Rational metacognition in memory

The introduction below is mostly the same as the previous versions. New sections are marked NEW.

Summary

Memory recall is often modeled as a process of evidence accumulation. Existing models typically assume that this accumulation process is passive, and not subject to top-down control. In contrast, recent work in perceptual and value-based decision making has suggested that similar kinds of evidence accumulation processes are guided by attention, such that evidence for attended items is accumulated faster than for non-attended items. Furthermore, attention may be adaptively allocated to different items in order to optimize a tradeoff between decision quality and the computational cost of evidence accumulation. In this project, we ask whether similar forces are at play in the context of memory recall.
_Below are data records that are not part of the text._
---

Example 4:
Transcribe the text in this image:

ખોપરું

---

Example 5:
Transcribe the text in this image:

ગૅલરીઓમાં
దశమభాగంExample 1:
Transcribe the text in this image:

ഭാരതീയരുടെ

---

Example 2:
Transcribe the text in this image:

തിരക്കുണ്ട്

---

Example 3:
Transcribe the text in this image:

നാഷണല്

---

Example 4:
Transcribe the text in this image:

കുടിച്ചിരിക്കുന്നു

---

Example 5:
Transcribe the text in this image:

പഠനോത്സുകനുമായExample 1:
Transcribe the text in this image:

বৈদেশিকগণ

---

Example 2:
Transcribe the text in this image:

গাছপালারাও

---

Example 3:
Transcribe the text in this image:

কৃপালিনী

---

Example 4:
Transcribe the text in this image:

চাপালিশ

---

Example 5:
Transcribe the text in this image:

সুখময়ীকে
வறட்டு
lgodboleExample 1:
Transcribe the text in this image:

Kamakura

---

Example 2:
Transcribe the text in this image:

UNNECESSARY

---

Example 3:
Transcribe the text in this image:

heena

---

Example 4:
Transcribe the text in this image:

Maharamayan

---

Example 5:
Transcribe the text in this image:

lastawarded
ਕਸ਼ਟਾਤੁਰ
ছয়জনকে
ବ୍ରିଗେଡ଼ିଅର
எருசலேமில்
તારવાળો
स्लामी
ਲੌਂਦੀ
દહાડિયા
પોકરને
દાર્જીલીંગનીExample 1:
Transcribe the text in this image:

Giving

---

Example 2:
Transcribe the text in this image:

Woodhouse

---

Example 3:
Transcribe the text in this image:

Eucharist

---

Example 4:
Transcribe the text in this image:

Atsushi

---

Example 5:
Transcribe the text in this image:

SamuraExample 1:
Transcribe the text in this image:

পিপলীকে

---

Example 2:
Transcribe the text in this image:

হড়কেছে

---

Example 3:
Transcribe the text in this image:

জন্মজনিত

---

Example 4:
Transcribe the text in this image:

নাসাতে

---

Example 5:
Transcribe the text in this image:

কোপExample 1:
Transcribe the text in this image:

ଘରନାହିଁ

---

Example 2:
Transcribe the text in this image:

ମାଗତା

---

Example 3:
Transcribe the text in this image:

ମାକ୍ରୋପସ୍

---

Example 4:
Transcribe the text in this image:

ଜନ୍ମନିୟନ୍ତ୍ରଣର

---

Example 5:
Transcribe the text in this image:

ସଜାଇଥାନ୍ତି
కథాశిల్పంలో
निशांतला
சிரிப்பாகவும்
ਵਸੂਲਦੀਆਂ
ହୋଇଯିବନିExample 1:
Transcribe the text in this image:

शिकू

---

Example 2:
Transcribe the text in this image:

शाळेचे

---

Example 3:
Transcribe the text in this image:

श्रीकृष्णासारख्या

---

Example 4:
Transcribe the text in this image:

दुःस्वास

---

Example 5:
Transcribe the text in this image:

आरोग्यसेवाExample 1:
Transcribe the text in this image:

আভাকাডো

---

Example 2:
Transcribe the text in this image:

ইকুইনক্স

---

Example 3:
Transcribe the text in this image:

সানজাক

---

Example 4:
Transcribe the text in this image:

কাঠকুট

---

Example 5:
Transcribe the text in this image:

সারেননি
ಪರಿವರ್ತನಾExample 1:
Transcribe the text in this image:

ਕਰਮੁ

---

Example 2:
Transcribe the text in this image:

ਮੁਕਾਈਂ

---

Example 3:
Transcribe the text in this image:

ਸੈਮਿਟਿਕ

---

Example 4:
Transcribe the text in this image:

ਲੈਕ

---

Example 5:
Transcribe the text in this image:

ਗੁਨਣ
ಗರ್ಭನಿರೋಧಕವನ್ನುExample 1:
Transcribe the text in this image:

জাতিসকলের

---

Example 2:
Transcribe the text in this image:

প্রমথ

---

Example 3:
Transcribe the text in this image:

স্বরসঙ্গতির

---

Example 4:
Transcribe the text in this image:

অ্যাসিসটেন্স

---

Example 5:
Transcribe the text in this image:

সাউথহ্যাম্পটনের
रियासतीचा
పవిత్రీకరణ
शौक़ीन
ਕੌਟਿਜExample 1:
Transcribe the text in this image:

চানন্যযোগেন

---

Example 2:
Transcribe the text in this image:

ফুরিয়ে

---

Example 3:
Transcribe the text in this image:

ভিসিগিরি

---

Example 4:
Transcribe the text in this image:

Such a model predicts that, when multiple memories are relevant, people will focus their efforts on recalling the target which is more strongly represented in memory, because it can be recalled with less effort. Here we present a simple form of such a model, and test this key prediction in a cued-recall experiment in which participants can select which of two possible targets to remember. We find support for a model in which memory search is guided by partial recall progress in order to minimize the time spent recalling.

Model

We model memory recall as a process of evidence accumulation. As in the DDM or LCA, we assume that evidence is sampled at each time step and that recall occurs when the total evidence hits a threshold. To make the model solvable (by dynamic programming) we assume that the evidence for each target follows a Bernoulli distribution \[ x_t \sim \text{Bernoulli}(p), \] where \(p\) corresponds to the strength of the memory. This image shows several possible traces of evidence accumulation for a single item:

knitr::include_graphics("figs/accumulation.png")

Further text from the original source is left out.